PROBLEM STATEMENT
Pull each line with the string "along" from the entries.

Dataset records
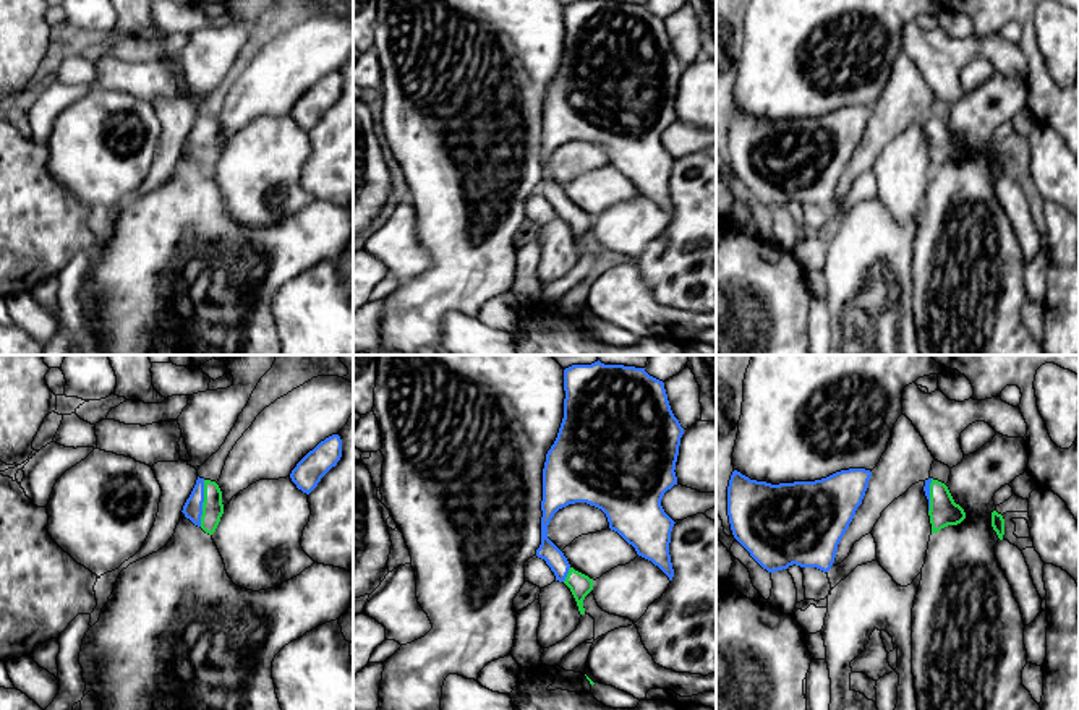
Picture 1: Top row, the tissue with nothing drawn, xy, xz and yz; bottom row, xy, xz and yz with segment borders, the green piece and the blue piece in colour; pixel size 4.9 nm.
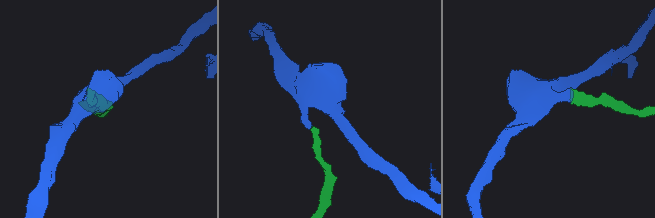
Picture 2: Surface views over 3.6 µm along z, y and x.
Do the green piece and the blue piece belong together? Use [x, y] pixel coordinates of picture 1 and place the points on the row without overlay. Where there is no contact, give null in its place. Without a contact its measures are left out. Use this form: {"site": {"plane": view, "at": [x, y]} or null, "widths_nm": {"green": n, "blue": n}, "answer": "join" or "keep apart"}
{"site": {"plane": "xy", "at": [203, 140]}, "widths_nm": {"green": 110, "blue": 100}, "answer": "join"}

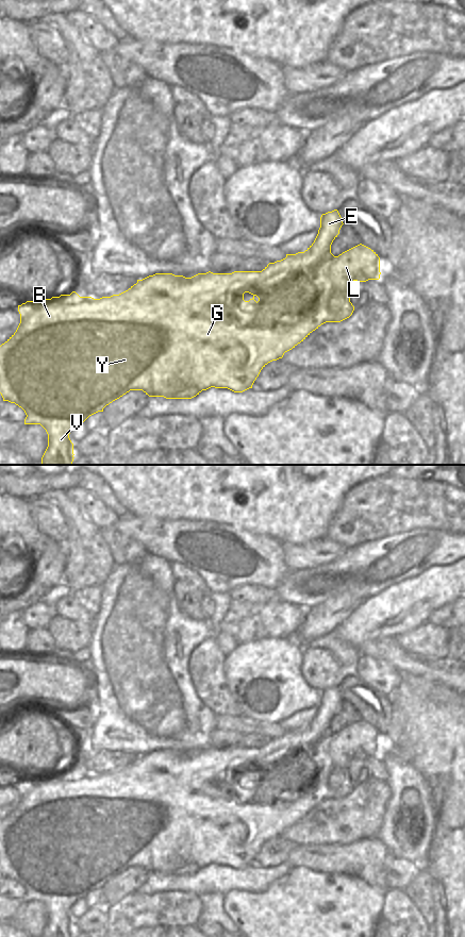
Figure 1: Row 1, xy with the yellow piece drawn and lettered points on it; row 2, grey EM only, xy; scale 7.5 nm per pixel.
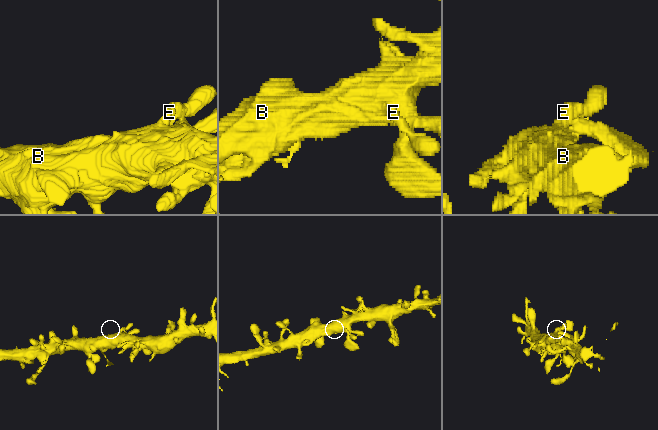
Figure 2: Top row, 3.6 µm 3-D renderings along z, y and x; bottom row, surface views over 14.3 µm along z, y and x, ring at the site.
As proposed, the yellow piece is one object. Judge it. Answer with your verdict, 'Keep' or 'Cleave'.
Keep.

TASK RESULT
Picture 2: Surface views over 3.6 µm along z, y and x.
Figure 2: Top row, 3.6 µm 3-D renderings along z, y and x; bottom row, surface views over 14.3 µm along z, y and x, ring at the site.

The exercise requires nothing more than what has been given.